The angle 2x lies in the fourth quadrant such that cos 2x = 8/17

a) Sketch the location of angle 2x.

b) Which Quadrant contains angle x?

c) Determine an exact value for cos x.

d) Use a calculator to determine the measure of x, in radians.

• Jan 21st 2009, 08:41 PM
JD-Styles
a) I can't really sketch but I'll try explaining it: 8/17 is a little less than 1/2, and since it's in the fourth quadrant, 2x must be just a little less than 300 degrees.
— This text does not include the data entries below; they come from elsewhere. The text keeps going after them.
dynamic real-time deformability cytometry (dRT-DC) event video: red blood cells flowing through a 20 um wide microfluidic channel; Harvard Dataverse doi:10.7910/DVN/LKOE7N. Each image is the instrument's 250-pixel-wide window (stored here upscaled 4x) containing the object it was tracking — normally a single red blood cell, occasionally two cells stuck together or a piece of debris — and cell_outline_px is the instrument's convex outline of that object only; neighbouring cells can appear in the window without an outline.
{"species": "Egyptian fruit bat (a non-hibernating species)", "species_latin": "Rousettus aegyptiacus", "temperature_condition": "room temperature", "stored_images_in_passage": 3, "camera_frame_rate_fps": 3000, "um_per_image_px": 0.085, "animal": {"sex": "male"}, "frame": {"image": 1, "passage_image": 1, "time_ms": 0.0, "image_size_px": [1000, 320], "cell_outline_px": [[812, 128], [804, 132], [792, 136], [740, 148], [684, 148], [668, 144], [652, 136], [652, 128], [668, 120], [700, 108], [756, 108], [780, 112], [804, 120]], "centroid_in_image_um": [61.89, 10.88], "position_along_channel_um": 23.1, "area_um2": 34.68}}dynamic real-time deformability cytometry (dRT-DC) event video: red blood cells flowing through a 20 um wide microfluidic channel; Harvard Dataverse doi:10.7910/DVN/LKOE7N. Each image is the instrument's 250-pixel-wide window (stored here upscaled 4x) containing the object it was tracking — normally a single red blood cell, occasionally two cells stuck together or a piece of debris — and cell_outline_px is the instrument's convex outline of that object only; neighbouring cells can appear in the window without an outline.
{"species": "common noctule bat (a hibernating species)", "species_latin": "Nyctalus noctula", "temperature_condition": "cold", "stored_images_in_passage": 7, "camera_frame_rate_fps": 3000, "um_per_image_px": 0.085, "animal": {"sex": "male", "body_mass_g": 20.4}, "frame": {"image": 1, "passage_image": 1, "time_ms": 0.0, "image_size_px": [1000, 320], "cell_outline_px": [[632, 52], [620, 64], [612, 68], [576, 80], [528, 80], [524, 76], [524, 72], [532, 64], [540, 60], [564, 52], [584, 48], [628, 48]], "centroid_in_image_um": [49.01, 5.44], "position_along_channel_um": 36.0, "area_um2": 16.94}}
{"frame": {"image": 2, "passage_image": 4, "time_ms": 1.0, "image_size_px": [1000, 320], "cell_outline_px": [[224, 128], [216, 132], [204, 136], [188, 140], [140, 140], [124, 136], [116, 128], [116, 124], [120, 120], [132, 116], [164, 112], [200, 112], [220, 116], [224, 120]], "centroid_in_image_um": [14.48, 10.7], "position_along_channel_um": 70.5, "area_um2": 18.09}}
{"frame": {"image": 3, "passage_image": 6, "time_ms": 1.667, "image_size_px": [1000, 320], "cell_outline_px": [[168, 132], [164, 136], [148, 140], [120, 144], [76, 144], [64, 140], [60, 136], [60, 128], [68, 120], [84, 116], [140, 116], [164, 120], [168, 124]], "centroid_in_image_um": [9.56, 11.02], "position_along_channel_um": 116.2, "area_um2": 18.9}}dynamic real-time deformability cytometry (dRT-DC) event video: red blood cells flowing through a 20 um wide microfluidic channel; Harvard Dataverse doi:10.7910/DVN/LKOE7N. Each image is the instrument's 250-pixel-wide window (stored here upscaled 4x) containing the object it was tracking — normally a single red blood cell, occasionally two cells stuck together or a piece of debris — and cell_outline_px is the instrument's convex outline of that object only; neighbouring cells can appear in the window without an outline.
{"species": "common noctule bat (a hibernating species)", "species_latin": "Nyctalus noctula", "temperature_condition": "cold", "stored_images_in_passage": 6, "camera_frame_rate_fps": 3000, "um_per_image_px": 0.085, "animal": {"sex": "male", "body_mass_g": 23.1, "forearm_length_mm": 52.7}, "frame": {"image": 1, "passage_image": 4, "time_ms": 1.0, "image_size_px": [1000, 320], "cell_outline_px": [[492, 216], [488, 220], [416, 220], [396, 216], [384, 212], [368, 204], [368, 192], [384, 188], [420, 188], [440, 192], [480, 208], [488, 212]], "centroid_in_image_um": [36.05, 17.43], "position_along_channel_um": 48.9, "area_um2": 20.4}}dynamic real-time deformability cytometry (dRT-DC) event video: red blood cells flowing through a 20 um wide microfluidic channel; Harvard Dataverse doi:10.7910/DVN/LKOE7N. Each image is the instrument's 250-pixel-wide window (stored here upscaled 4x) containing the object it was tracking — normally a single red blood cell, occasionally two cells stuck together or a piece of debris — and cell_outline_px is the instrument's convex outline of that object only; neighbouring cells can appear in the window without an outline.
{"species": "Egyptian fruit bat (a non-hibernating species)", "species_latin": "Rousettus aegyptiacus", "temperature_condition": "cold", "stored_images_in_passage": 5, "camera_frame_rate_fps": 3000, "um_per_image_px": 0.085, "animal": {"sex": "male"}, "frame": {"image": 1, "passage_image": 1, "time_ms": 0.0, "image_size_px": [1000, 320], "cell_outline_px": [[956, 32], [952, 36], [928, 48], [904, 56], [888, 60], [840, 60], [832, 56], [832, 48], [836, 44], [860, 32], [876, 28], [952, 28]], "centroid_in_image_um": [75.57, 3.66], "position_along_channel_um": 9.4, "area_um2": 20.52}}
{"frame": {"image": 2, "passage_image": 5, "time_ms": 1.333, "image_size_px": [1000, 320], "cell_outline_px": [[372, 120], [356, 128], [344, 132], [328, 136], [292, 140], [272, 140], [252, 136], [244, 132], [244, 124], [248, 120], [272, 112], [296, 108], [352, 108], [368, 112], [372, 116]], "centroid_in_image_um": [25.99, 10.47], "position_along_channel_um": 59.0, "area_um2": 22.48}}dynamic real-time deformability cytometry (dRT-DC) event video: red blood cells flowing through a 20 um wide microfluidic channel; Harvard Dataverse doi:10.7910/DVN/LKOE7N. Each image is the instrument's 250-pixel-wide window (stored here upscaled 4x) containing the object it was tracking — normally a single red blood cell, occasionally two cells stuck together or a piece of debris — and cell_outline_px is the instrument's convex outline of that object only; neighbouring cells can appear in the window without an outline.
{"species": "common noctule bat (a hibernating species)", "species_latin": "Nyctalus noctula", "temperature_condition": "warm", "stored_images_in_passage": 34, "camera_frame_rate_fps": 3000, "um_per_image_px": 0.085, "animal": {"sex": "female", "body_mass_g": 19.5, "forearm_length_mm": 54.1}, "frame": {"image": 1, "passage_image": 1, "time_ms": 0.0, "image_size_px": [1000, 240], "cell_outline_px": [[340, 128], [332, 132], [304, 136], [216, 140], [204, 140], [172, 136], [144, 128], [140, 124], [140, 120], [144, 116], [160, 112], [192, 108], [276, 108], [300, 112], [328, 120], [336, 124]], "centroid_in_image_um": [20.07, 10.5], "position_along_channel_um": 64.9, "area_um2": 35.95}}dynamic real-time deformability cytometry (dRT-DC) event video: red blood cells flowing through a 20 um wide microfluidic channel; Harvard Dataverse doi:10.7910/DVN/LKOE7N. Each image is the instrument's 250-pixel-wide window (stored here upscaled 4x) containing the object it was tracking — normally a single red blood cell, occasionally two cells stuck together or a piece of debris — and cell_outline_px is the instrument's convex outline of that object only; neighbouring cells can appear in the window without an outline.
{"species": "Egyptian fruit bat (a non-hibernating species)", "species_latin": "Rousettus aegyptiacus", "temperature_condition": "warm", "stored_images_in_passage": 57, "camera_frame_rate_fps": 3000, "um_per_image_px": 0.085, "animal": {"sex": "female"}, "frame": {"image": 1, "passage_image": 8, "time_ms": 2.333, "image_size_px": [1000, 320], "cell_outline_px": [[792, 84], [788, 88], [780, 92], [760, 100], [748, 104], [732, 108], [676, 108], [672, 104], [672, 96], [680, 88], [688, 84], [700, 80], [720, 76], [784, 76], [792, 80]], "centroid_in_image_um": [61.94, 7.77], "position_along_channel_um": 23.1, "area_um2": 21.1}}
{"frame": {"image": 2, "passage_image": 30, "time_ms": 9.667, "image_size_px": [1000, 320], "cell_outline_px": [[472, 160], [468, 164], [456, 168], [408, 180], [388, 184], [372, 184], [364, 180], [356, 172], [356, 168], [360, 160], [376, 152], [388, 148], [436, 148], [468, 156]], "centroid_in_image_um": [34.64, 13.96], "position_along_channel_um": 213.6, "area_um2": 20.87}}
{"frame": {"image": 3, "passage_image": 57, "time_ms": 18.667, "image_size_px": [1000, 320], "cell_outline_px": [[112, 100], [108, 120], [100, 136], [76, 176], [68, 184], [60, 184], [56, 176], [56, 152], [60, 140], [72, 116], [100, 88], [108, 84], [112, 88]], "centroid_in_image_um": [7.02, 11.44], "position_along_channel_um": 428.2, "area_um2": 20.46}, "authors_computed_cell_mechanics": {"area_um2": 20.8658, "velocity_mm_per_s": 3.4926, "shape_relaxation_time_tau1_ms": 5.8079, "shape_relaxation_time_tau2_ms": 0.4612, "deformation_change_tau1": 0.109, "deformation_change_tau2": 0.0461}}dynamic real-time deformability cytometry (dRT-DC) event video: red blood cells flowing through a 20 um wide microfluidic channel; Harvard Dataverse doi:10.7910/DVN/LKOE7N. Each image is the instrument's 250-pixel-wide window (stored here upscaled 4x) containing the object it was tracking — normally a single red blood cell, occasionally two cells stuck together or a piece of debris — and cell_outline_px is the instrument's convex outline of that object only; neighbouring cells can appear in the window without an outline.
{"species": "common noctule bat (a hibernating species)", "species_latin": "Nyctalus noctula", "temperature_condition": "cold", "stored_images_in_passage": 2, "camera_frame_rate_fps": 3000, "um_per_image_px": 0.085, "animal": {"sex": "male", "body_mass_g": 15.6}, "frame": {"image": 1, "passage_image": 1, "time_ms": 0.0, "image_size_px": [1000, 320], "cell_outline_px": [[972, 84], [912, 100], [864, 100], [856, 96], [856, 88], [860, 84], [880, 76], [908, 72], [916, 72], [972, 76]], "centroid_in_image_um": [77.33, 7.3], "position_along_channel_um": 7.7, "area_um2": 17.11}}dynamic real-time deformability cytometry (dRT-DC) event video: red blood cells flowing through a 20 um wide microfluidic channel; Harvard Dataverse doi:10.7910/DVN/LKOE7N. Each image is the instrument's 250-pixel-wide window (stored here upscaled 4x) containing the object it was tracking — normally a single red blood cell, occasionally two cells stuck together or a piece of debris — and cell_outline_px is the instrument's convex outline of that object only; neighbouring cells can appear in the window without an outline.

b) If 2x is a little less than 300, but it's certainly bigger than 270 (indeed cos270=0) so 270<2x<300, which implies 135<x<150, meaning x is in the second quadrant.

c) Here you'd use the identity for cos(2x):

$
cos(2x)=\frac{8}{17}
$

$
2cos^2x-1=\frac{8}{17}
$

$
cosx=-\sqrt{\frac{25}{34}}
$

N.B. we only take the negative root because the positive one would give us an angle in the first or 4th quadrants. Check it and see.